Vinay Prasad explains that “covid vaccines shouldn’t be ‘routine’ for kids.” A slice:
Mandates are concerning for two reasons. First, it is not clear they are ethical. The standard rule in medicine is simple: We do not intrude upon individual autonomy unless that intervention provides sufficient benefit to third parties. This means there must be a large benefit to others— enough so the loss of autonomy is acceptable. Given that the Covid-19 vaccine does not halt virus transmission, the prerequisite is not met.
Anya Kamenetz tweets: (HT Jay Bhattacharya)
The counterfactual that “learning loss apologists” fail to engage is that we could’ve had shorter school closures AND lower death rates. How do I know? Every other OECD country managed it.
Even if the lockdowns had saved lives over the long term—and the literature on this overwhelmingly suggests they did not—it would be proper to ask the question: at what cost? What are the tradeoffs?
Because economic considerations were shelved for the emergency, policymakers failed to consider tradeoffs. Thus did the White House on March 16, 2020, send out the most dreaded imaginable directive from an economic point of view: “bars, restaurants, food courts, gyms, and other indoor and outdoor venues where groups of people congregate should be closed.” And the results were legion.
For one thing, the lockdowns kicked off an epic bout of government spending. COVID-response spending amounted to at least $6 trillion above normal operations, running the national debt up to 121 percent of GDP. For comparison, our national debt in 1981 amounted to 35 percent of GDP—and Ronald Reagan correctly declared that a crisis.
Here’s the abstract of a new paper by my newest GMU Econ colleague Michael Clemens and his co-author Ethan Lewis: (HT David Henderson)
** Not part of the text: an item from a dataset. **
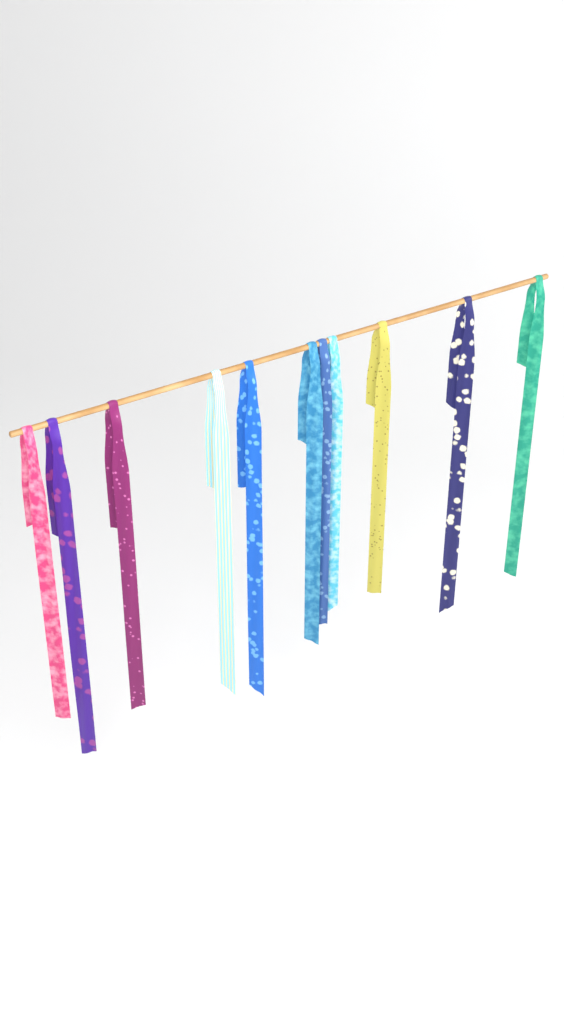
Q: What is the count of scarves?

The U.S. limits work visas for low-skill jobs outside of agriculture, with a binding quota that firms access via a randomized lottery. We evaluate the marginal impact of the quota on firms entering the 2021 H-2B visa lottery using a novel survey and pre-analysis plan. Firms exogenously authorized to employ more immigrants significantly increase production (elasticity +0.16) with no decrease or an increase in U.S. employment (elasticity +0.10, statistically imprecise) across several pre-registered subsamples. The results imply very low substitutability of native for foreign labor in the policy-relevant occupations. Forensic analysis suggests similarly low substitutability of black-market labor.
Chris Edwards isn’t impressed with the Federal Reserve.
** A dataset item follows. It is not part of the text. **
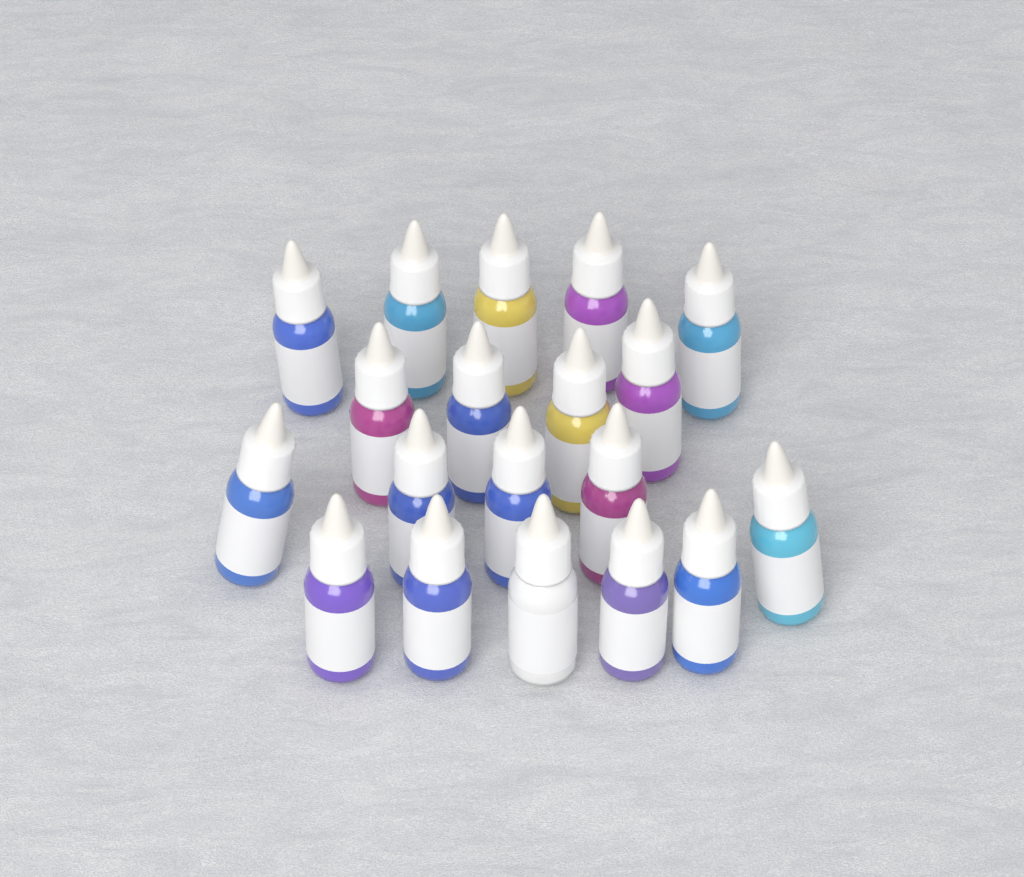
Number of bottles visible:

Dave Barker decries the fake science – including some from the Fed – that fuels climate hysteria. A slice:
Mainstream economics shows that warming will have minor economic effects compared to the economic growth we expect over the next century. That is a problem for the climate lobby, which unfortunately includes the Fed. Since economic growth will swamp the economic effects of global warming, the Fed set out, it seems, to prove that warming will reduce growth. The fact that Florida, on average 26 degrees warmer than Michigan, has grown faster didn’t faze them.
The Fed isn’t the only institution to fall into chicanery. The study was published in a peer-reviewed academic economics journal, given wide media coverage, and cited in a congressional report to justify the Green New Deal. Bogus research makes big splashes. But when it is debunked, there isn’t a ripple.
The best economic model, validated by a Nobel Prize for William Nordhaus, shows that if nothing is done to reduce emissions, warming will reduce world GDP by about three percent by the year 2100. If global GDP continues to grow at the rate it has been growing, then the world in 2100 will be five times richer than it is today. A three-percent reduction in GDP would make us 4.8 times richer instead of 5.0 times. Not exactly catastrophic! Mainstream economics doesn’t deny climate change and accepts that some policies to mitigate it might pass a cost-benefit test. But it does not predict a climate apocalypse, even if we do nothing.